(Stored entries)
--------------------------------------------------

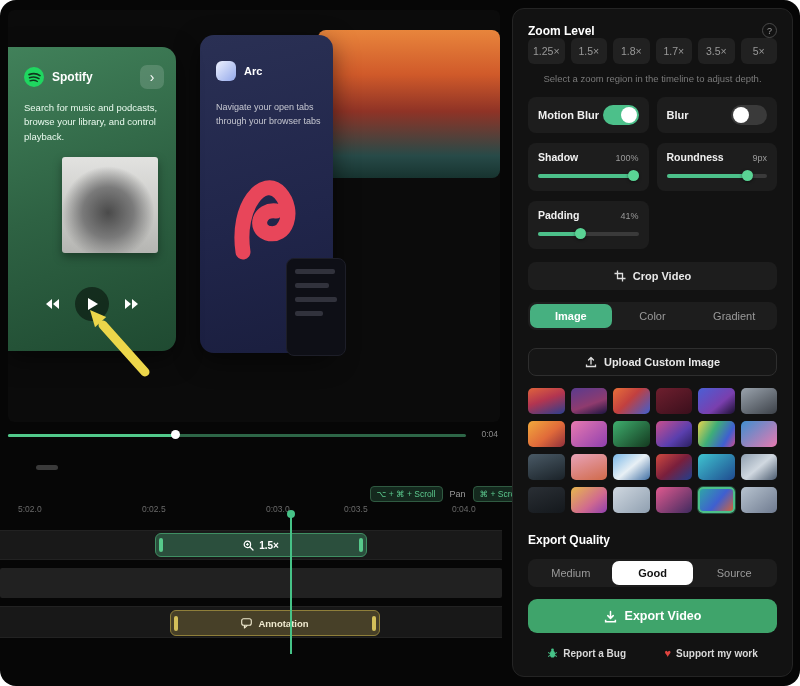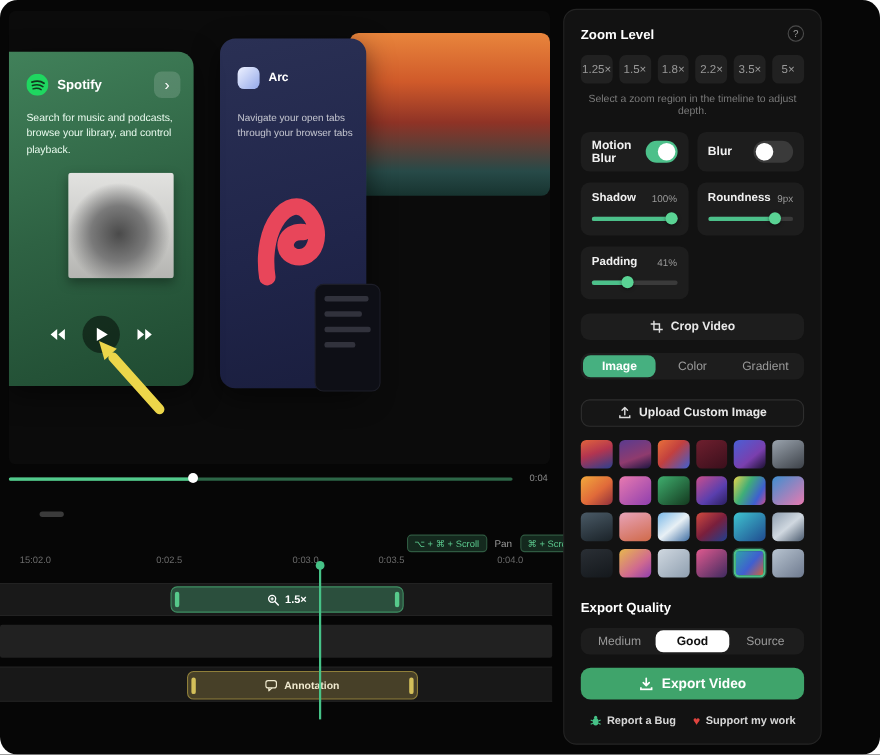--- a/index.html
+++ b/index.html
@@ -58,25 +58,25 @@
   .zoom-seg::before, .zoom-seg::after { content:""; position:absolute; top:4px; width:4px; height:14px; border-radius:2px; background:#57c98b; }
   .zoom-seg::before { left:3px; } .zoom-seg::after { right:3px; }
   .annot-seg { position:absolute; left:170px; top:3px; width:210px; height:26px; background:#474028; border:1px solid #8f7f3a; border-radius:6px;
     display:flex; align-items:center; justify-content:center; gap:6px; color:#f0ead0; font-size:9.5px; font-weight:bold; }
   .annot-seg::before, .annot-seg::after { content:""; position:absolute; top:5px; width:4px; height:15px; border-radius:2px; background:#d4c05a; }
   .annot-seg::before { left:3px; } .annot-seg::after { right:3px; }
   .playhead-line { position:absolute; left:290px; top:34px; width:2px; height:138px; background:#46c287; z-index:5; }
   .playhead-dot { position:absolute; left:287px; top:28px; width:8px; height:8px; border-radius:50%; background:#46c287; z-index:5; }
 
   
-  .panel { position:absolute; left:512px; top:8px; width:235px; height:669px; background:#121212; border:1px solid #242424; border-radius:12px; padding:14px 15px; display:flex; flex-direction:column; }
+  .panel { position:absolute; left:512px; top:8px; width:281px; height:669px; background:#121212; border:1px solid #242424; border-radius:12px; padding:14px 15px; display:flex; flex-direction:column; }
   .panel-header { display:flex; align-items:center; justify-content:space-between; }
   .panel-title { color:#fff; font-size:12px; font-weight:bold; }
   .help-icon { width:15px; height:15px; border-radius:50%; border:1px solid #4a4a4a; color:#9a9a9a; font-size:9px; display:flex; align-items:center; justify-content:center; }
-  .zoom-row { display:flex; gap:6px; margin-top:12px; }
+  .zoom-row { display:flex; gap:6px; margin-top:0; }
   .zoom-btn { flex:1; height:26px; background:#212121; border:none; border-radius:6px; color:#999; font-size:10.5px; display:flex; align-items:center; justify-content:center; font-family:inherit; }
   .caption { margin-top:9px; text-align:center; font-size:9.5px; color:#7a7a7a; }
   .toggles-row { display:flex; gap:8px; margin-top:13px; }
   .toggle-card { flex:1; height:36px; background:#1d1d1d; border-radius:8px; display:flex; align-items:center; justify-content:space-between; padding:0 10px; }
   .toggle-label { color:#f0f0f0; font-size:11px; font-weight:bold; }
   .toggle { width:36px; height:20px; border-radius:10px; background:#3a3a3a; position:relative; }
   .toggle .knob { position:absolute; top:2px; left:2px; width:16px; height:16px; border-radius:50%; background:#fff; }
   .toggle.on { background:#4cc08a; }
   .toggle.on .knob { left:auto; right:2px; }
   .sliders-row { display:flex; gap:8px; margin-top:10px; }
@@ -175,21 +175,21 @@
   </div>
   <div class="drag-handle"></div>
 
   <div class="timeline">
     <div class="hints">
       <span class="hint-pill">⌥ + ⌘ + Scroll</span>
       <span class="hint-label">Pan</span>
       <span class="hint-pill">⌘ + Scroll</span>
       <span class="hint-label">Zoom</span>
     </div>
-    <span class="ruler-label" style="left:18px">15:02.0</span>
+    <span class="ruler-label" style="left:18px">5:02.0</span>
     <span class="ruler-label" style="left:142px">0:02.5</span>
     <span class="ruler-label" style="left:266px">0:03.0</span>
     <span class="ruler-label" style="left:344px">0:03.5</span>
     <span class="ruler-label" style="left:452px">0:04.0</span>
 
     <div class="track track-bg1">
       <div class="zoom-seg">
         <svg width="11" height="11" viewBox="0 0 11 11">
           <circle cx="4.4" cy="4.4" r="3.2" stroke="#fff" stroke-width="1.2" fill="none"></circle>
           <line x1="6.9" y1="6.9" x2="10" y2="10" stroke="#fff" stroke-width="1.3" stroke-linecap="round"></line>
@@ -217,21 +217,21 @@
 
     <div class="panel-header">
       <span class="panel-title">Zoom Level</span>
       <span class="help-icon">?</span>
     </div>
 
     <div class="zoom-row">
       <button class="zoom-btn">1.25×</button>
       <button class="zoom-btn">1.5×</button>
       <button class="zoom-btn">1.8×</button>
-      <button class="zoom-btn">2.2×</button>
+      <button class="zoom-btn">1.7×</button>
       <button class="zoom-btn">3.5×</button>
       <button class="zoom-btn">5×</button>
     </div>
 
     <div class="caption">Select a zoom region in the timeline to adjust depth.</div>
 
     <div class="toggles-row">
       <div class="toggle-card">
         <span class="toggle-label">Motion Blur</span>
         <div class="toggle on">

--------------------------------------------------

» **How to complete this task**:
Retype all the entries word for word; the pictures stay out.

» **Result of the task**:
--- a/index.html
+++ b/index.html
@@ -58,25 +58,25 @@
   .zoom-seg::before, .zoom-seg::after { content:""; position:absolute; top:4px; width:4px; height:14px; border-radius:2px; background:#57c98b; }
   .zoom-seg::before { left:3px; } .zoom-seg::after { right:3px; }
   .annot-seg { position:absolute; left:170px; top:3px; width:210px; height:26px; background:#474028; border:1px solid #8f7f3a; border-radius:6px;
     display:flex; align-items:center; justify-content:center; gap:6px; color:#f0ead0; font-size:9.5px; font-weight:bold; }
   .annot-seg::before, .annot-seg::after { content:""; position:absolute; top:5px; width:4px; height:15px; border-radius:2px; background:#d4c05a; }
   .annot-seg::before { left:3px; } .annot-seg::after { right:3px; }
   .playhead-line { position:absolute; left:290px; top:34px; width:2px; height:138px; background:#46c287; z-index:5; }
   .playhead-dot { position:absolute; left:287px; top:28px; width:8px; height:8px; border-radius:50%; background:#46c287; z-index:5; }
 
   
-  .panel { position:absolute; left:512px; top:8px; width:235px; height:669px; background:#121212; border:1px solid #242424; border-radius:12px; padding:14px 15px; display:flex; flex-direction:column; }
+  .panel { position:absolute; left:512px; top:8px; width:281px; height:669px; background:#121212; border:1px solid #242424; border-radius:12px; padding:14px 15px; display:flex; flex-direction:column; }
   .panel-header { display:flex; align-items:center; justify-content:space-between; }
   .panel-title { color:#fff; font-size:12px; font-weight:bold; }
   .help-icon { width:15px; height:15px; border-radius:50%; border:1px solid #4a4a4a; color:#9a9a9a; font-size:9px; display:flex; align-items:center; justify-content:center; }
-  .zoom-row { display:flex; gap:6px; margin-top:12px; }
+  .zoom-row { display:flex; gap:6px; margin-top:0; }
   .zoom-btn { flex:1; height:26px; background:#212121; border:none; border-radius:6px; color:#999; font-size:10.5px; display:flex; align-items:center; justify-content:center; font-family:inherit; }
   .caption { margin-top:9px; text-align:center; font-size:9.5px; color:#7a7a7a; }
   .toggles-row { display:flex; gap:8px; margin-top:13px; }
   .toggle-card { flex:1; height:36px; background:#1d1d1d; border-radius:8px; display:flex; align-items:center; justify-content:space-between; padding:0 10px; }
   .toggle-label { color:#f0f0f0; font-size:11px; font-weight:bold; }
   .toggle { width:36px; height:20px; border-radius:10px; background:#3a3a3a; position:relative; }
   .toggle .knob { position:absolute; top:2px; left:2px; width:16px; height:16px; border-radius:50%; background:#fff; }
   .toggle.on { background:#4cc08a; }
   .toggle.on .knob { left:auto; right:2px; }
   .sliders-row { display:flex; gap:8px; margin-top:10px; }
@@ -175,21 +175,21 @@
   </div>
   <div class="drag-handle"></div>
 
   <div class="timeline">
     <div class="hints">
       <span class="hint-pill">⌥ + ⌘ + Scroll</span>
       <span class="hint-label">Pan</span>
       <span class="hint-pill">⌘ + Scroll</span>
       <span class="hint-label">Zoom</span>
     </div>
-    <span class="ruler-label" style="left:18px">15:02.0</span>
+    <span class="ruler-label" style="left:18px">5:02.0</span>
     <span class="ruler-label" style="left:142px">0:02.5</span>
     <span class="ruler-label" style="left:266px">0:03.0</span>
     <span class="ruler-label" style="left:344px">0:03.5</span>
     <span class="ruler-label" style="left:452px">0:04.0</span>
 
     <div class="track track-bg1">
       <div class="zoom-seg">
         <svg width="11" height="11" viewBox="0 0 11 11">
           <circle cx="4.4" cy="4.4" r="3.2" stroke="#fff" stroke-width="1.2" fill="none"></circle>
           <line x1="6.9" y1="6.9" x2="10" y2="10" stroke="#fff" stroke-width="1.3" stroke-linecap="round"></line>
@@ -217,21 +217,21 @@
 
     <div class="panel-header">
       <span class="panel-title">Zoom Level</span>
       <span class="help-icon">?</span>
     </div>
 
     <div class="zoom-row">
       <button class="zoom-btn">1.25×</button>
       <button class="zoom-btn">1.5×</button>
       <button class="zoom-btn">1.8×</button>
-      <button class="zoom-btn">2.2×</button>
+      <button class="zoom-btn">1.7×</button>
       <button class="zoom-btn">3.5×</button>
       <button class="zoom-btn">5×</button>
     </div>
 
     <div class="caption">Select a zoom region in the timeline to adjust depth.</div>
 
     <div class="toggles-row">
       <div class="toggle-card">
         <span class="toggle-label">Motion Blur</span>
         <div class="toggle on">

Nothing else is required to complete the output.